§ Task directions:
Beginning with the line containing "left shoulder: (554, 254, -8)" and ending with the last line of the entries below, copy each line exactly and nothing else.

◆ ◆ ◆ ◆

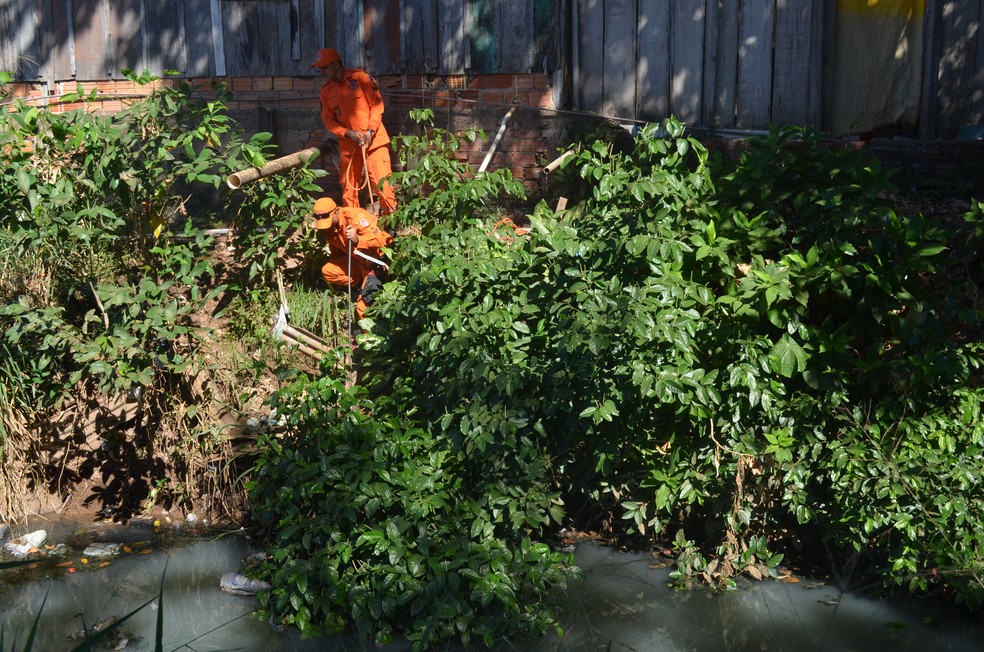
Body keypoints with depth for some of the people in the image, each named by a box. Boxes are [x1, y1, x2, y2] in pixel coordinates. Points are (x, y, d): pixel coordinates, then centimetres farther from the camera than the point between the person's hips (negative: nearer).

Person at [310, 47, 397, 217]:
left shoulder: (359, 77, -6)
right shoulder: (326, 91, 6)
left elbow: (377, 104, -4)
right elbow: (328, 120, 5)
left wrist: (370, 131, -13)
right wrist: (348, 133, -11)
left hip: (373, 140, -4)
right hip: (347, 144, 4)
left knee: (381, 182, -8)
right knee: (348, 187, 7)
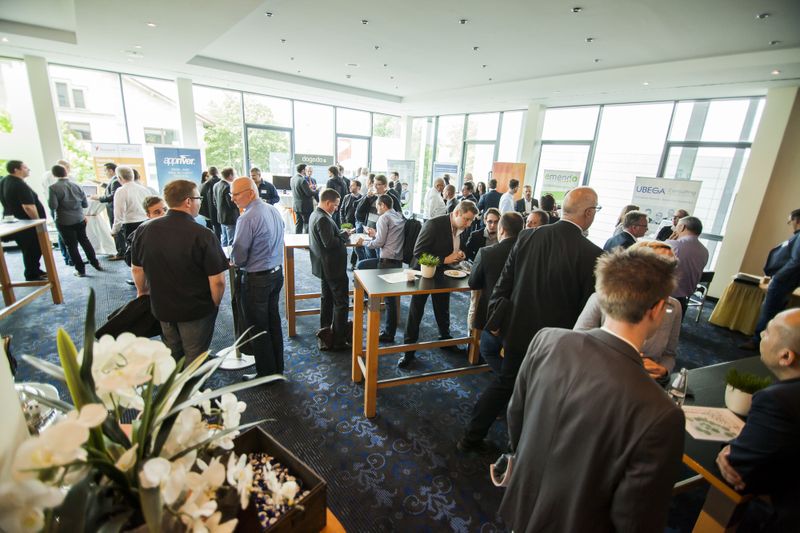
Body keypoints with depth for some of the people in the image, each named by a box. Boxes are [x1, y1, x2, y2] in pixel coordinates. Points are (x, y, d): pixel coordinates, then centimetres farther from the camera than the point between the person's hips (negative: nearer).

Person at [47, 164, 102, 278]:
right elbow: (85, 204, 3)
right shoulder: (77, 186, 0)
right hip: (80, 219, 4)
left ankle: (81, 270, 11)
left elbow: (53, 206, -17)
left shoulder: (53, 188, -13)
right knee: (84, 240, 20)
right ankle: (95, 263, 24)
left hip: (64, 222, -4)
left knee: (71, 246, 6)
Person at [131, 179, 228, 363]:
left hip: (162, 308, 5)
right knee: (194, 360, 15)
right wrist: (215, 304, -6)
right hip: (197, 310, -5)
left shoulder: (145, 229, -8)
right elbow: (217, 280, -25)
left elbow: (136, 269, 6)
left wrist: (143, 291, 25)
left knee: (171, 356, 27)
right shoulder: (203, 235, -25)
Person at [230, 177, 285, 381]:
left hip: (255, 279, -8)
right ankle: (277, 368, 34)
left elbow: (238, 258, -19)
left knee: (257, 329, 8)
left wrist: (235, 260, 3)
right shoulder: (274, 211, 3)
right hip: (277, 272, 8)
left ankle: (266, 375, 24)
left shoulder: (247, 219, -22)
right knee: (273, 322, 19)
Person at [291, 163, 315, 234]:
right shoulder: (302, 180, -20)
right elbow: (309, 193, -19)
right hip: (305, 206, -8)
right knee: (307, 225, 0)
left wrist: (308, 187, 15)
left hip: (296, 206, 8)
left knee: (298, 225, 14)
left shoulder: (293, 179, 7)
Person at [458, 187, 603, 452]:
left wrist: (496, 320, 8)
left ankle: (472, 437, 36)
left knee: (503, 382, 23)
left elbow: (503, 284, -2)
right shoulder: (591, 255, -19)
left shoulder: (527, 237, -7)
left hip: (518, 331, 4)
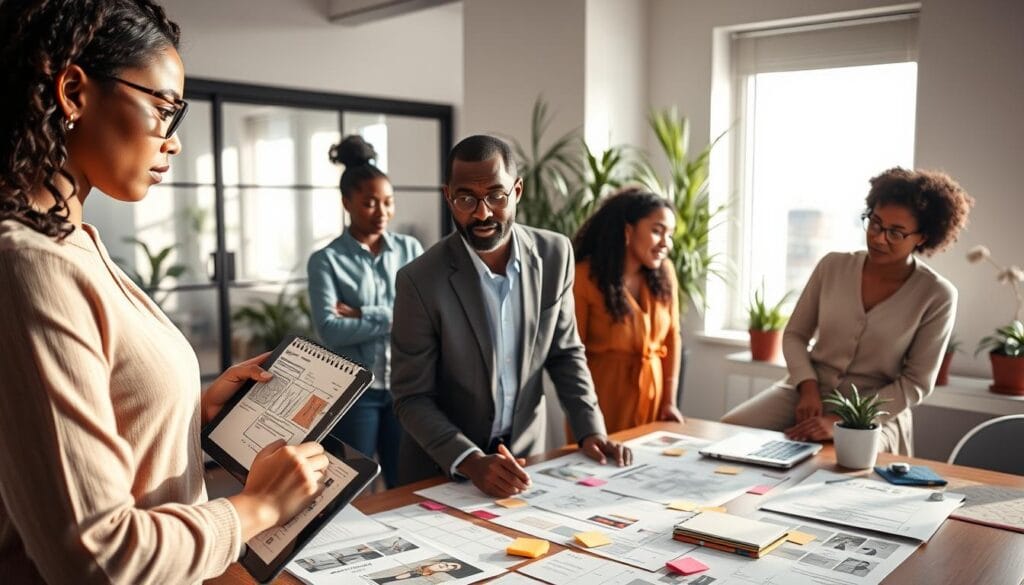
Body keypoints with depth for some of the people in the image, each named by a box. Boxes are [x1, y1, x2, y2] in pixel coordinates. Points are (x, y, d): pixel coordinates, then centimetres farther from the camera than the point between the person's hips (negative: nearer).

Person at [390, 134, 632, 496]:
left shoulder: (554, 254, -8)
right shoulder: (420, 280, -18)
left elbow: (565, 353, 3)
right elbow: (412, 398, -15)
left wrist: (591, 431, -7)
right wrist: (471, 462, -27)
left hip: (524, 453, 3)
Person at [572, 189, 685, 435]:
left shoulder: (664, 273, 0)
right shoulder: (585, 277, -14)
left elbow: (672, 337, 7)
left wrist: (670, 401, 4)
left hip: (653, 396, 5)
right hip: (604, 401, -4)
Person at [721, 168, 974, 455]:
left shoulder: (937, 296, -8)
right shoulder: (833, 266, 0)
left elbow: (916, 384, -8)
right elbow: (794, 335, 6)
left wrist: (842, 421, -17)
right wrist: (809, 389, -13)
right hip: (804, 392, 3)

◆ ◆ ◆ ◆

§ Result of this task:
left shoulder: (554, 254, -8)
right shoulder: (420, 280, -18)
left elbow: (565, 353, 3)
right elbow: (412, 398, -15)
left wrist: (591, 431, -7)
right wrist: (471, 462, -27)
left hip: (524, 453, 3)
Person at [572, 189, 685, 435]:
left shoulder: (664, 273, 0)
right shoulder: (585, 277, -14)
left elbow: (672, 337, 7)
left wrist: (670, 401, 4)
left hip: (653, 396, 5)
right hip: (604, 401, -4)
Person at [721, 168, 974, 455]:
left shoulder: (937, 296, -8)
right shoulder: (833, 266, 0)
left elbow: (916, 384, -8)
right elbow: (794, 335, 6)
left wrist: (842, 421, -17)
right wrist: (809, 389, -13)
right hip: (804, 392, 3)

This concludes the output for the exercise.